What is interesting is that although these fabric paints are made to penetrate material well and also produce a result that looks great and will be washable and permanent, when you squirt them on something hard and nonporous like a piece of vinyl, after it dries, you can just peel it off. Which is very similar to how acrylics behave.
For fine lines and lettering, these paints with the “easy squeeze” applicator tip, were the bomb-diggity – it’s good to see that they are still abundant as they were when I used them!
They also have great special effects to them, like glitter and metallic looking, so you can get a one of a kind look with a lot of pizazz and flair.
Which Kinds of Fabrics Work Best?
Possibly denim or canvas – heavy fabrics like these can take it more because these types of fabric are stiffer. But if we are talking cotton, polyester, rayon, linen, etc., it would be a good idea to take a look at t some paints made especially for them, like those above.

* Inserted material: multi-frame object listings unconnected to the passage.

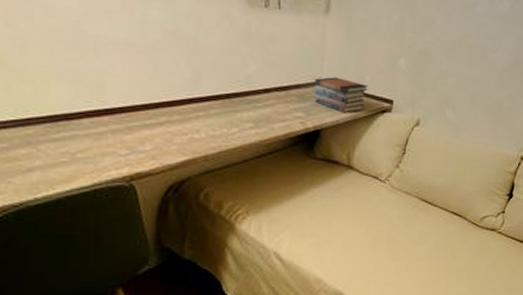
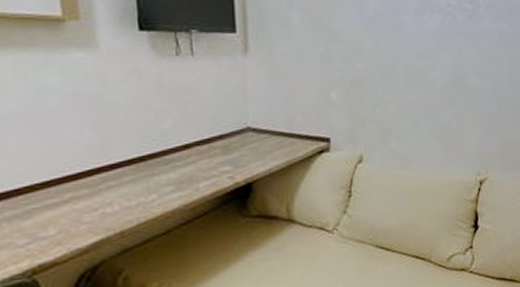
book stack: present [314,77,368,113] -> none [239,121,300,160]

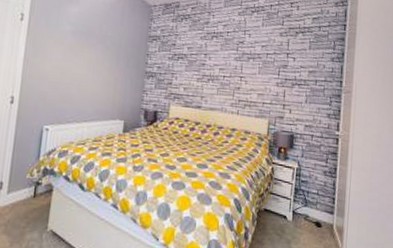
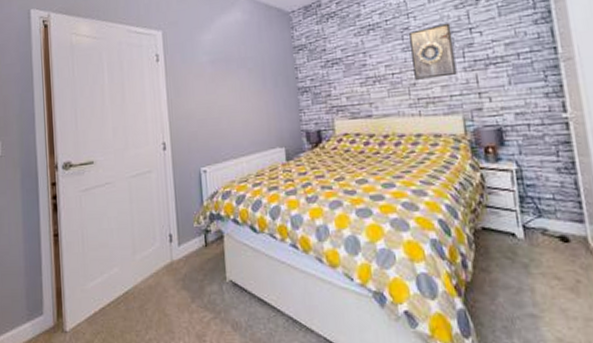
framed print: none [240,45,275,88] -> present [409,22,457,80]

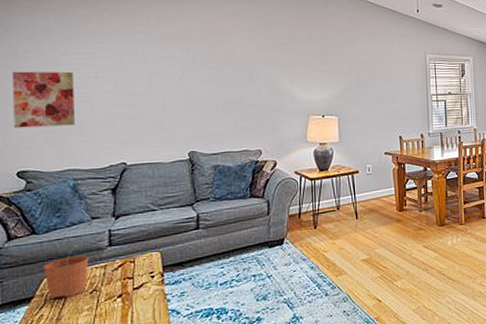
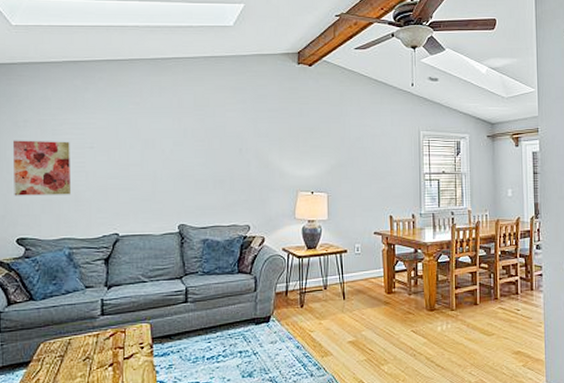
plant pot: present [44,244,89,300] -> none [40,312,83,365]

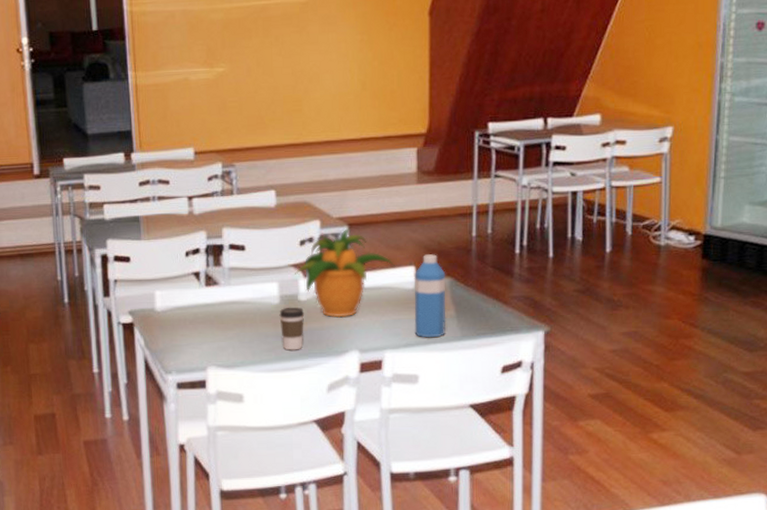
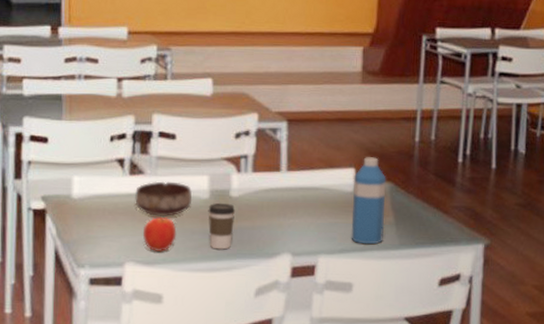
bowl: none [212,290,263,323] -> present [135,181,192,217]
apple: none [222,323,252,356] -> present [143,216,177,253]
potted plant: present [295,228,395,318] -> none [228,124,334,218]

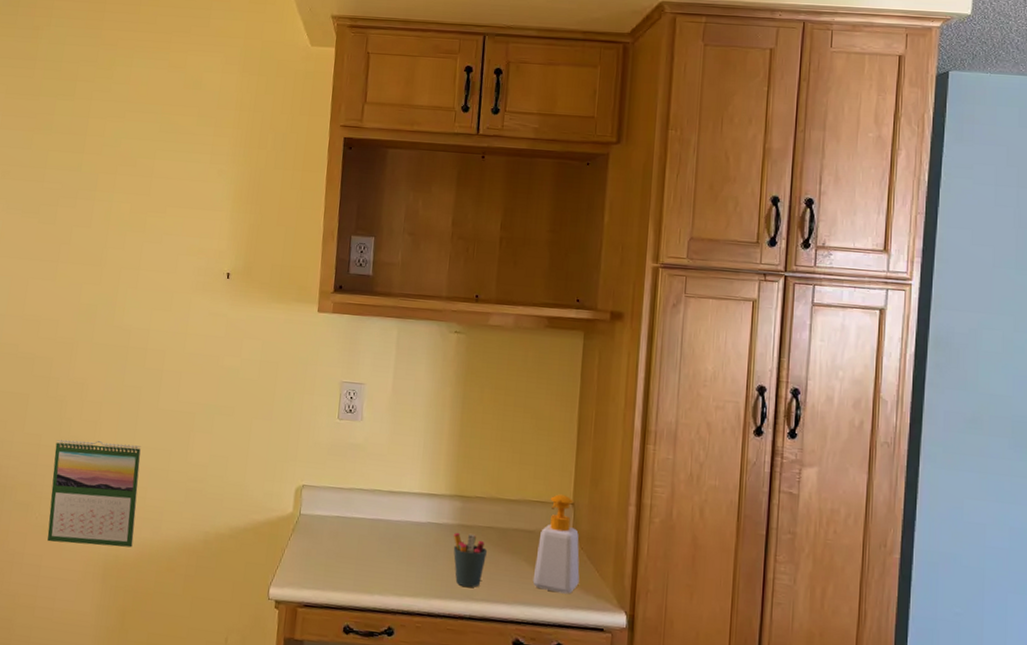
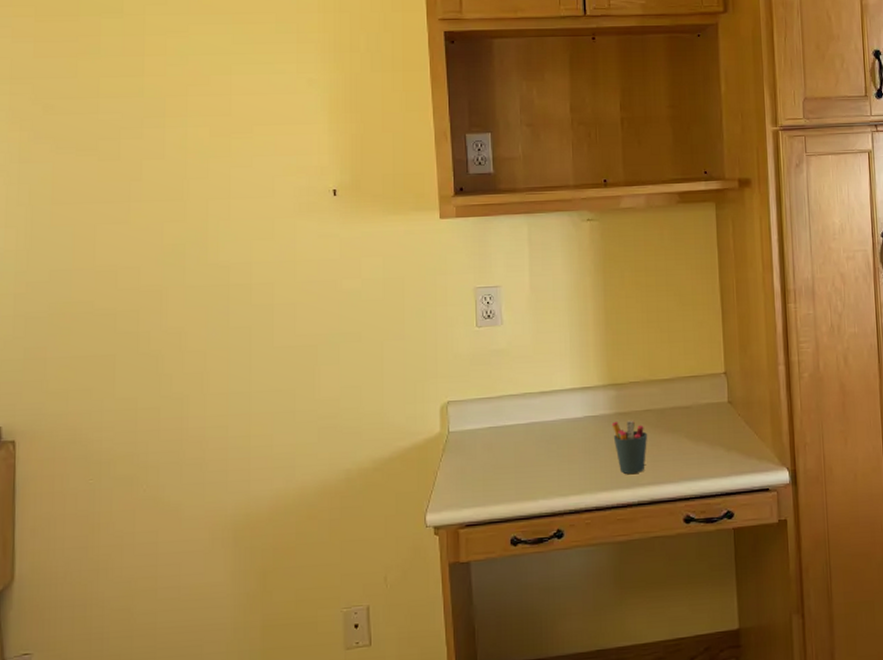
calendar: present [47,439,141,548] -> none [156,391,264,514]
soap bottle: present [532,494,580,594] -> none [695,365,740,462]

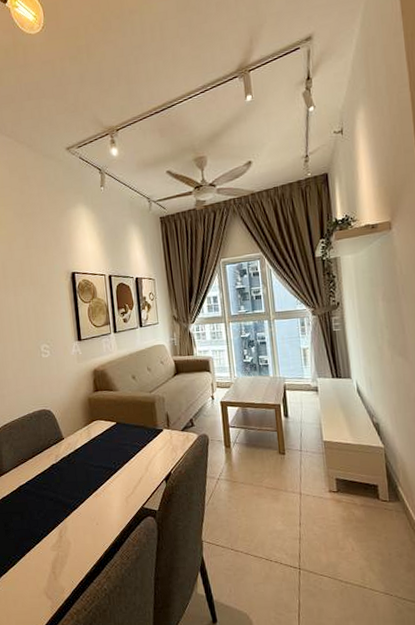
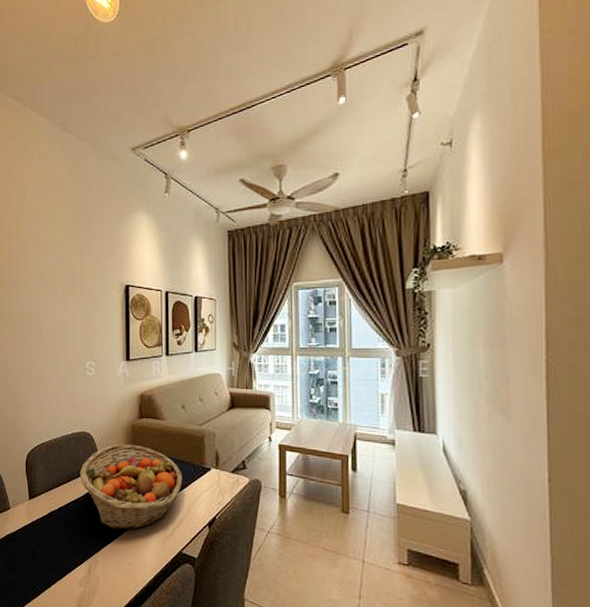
fruit basket: none [43,416,139,495] -> present [79,444,183,530]

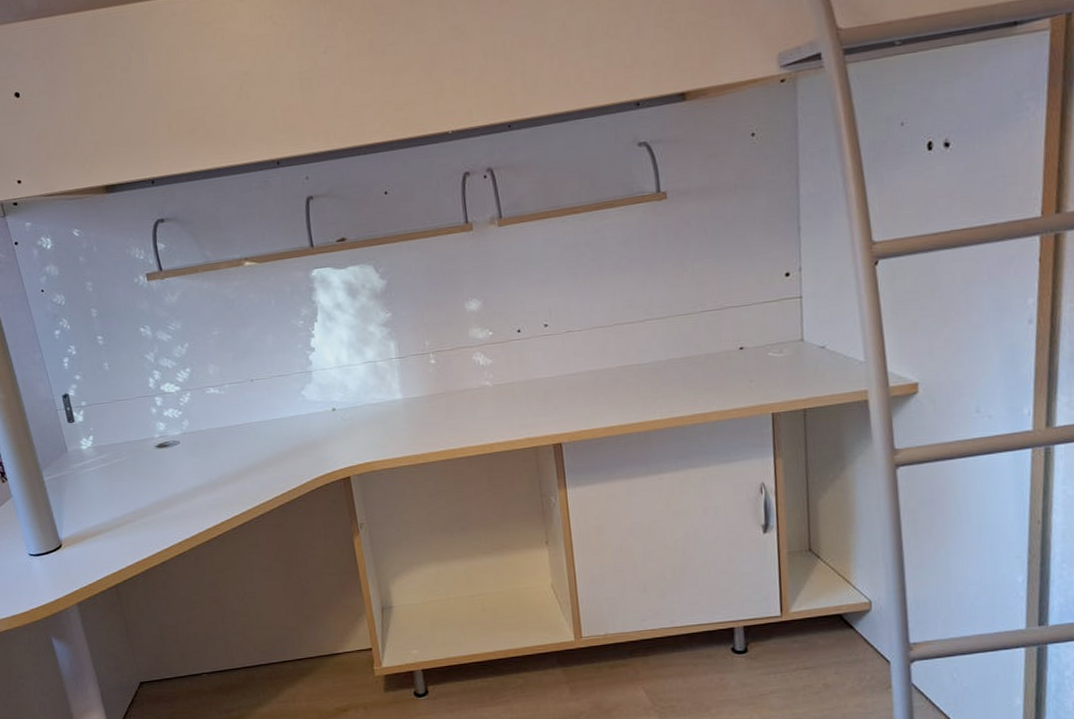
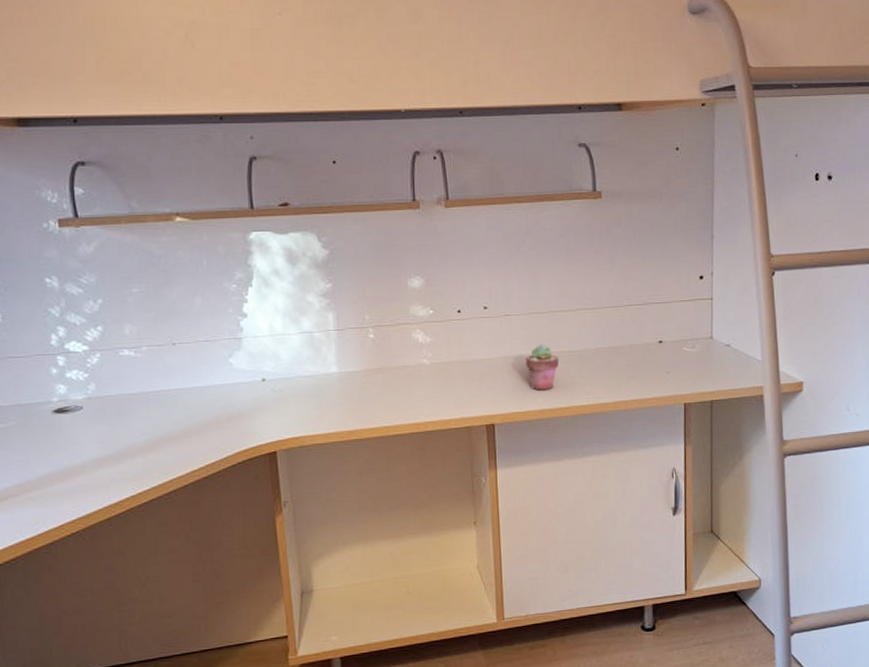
potted succulent: none [591,359,628,407] -> present [526,344,560,391]

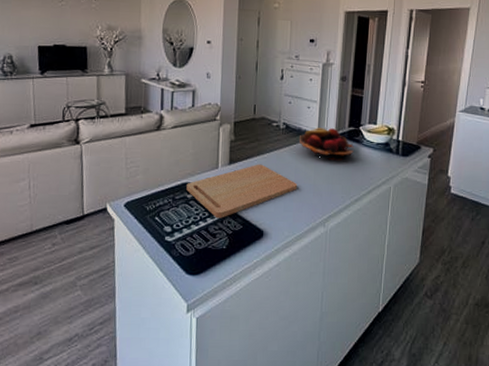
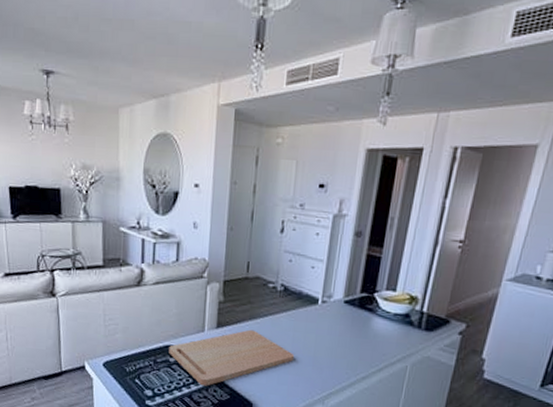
fruit basket: present [300,128,355,161] -> none [299,291,367,332]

Hypothetically if I were to get out some of my little Reeves tubes and go to town on something made of rayon, it might go on ok, but overall it would be likely to crack or peel after drying.
Here’s another example of how far these paints can go – these involved old tshirts or sweats, which are usually made from heavy cotton or a 50/50 blend. They were repurposed into throw pillows – pretty clever eh? No doubt a template was utilized to make these designs precise looking.
As you may know acrylics have polymers in them which have a way of creating a firm almost plasticized layer which doesn’t bode well here – but with the little bit of insider knowledge I have provided, you can get around this.
I hope this article will be helpful for you, in terms of clarifying fabric paint, and what products you can use to make it work. And hope you have a great time making wearable art!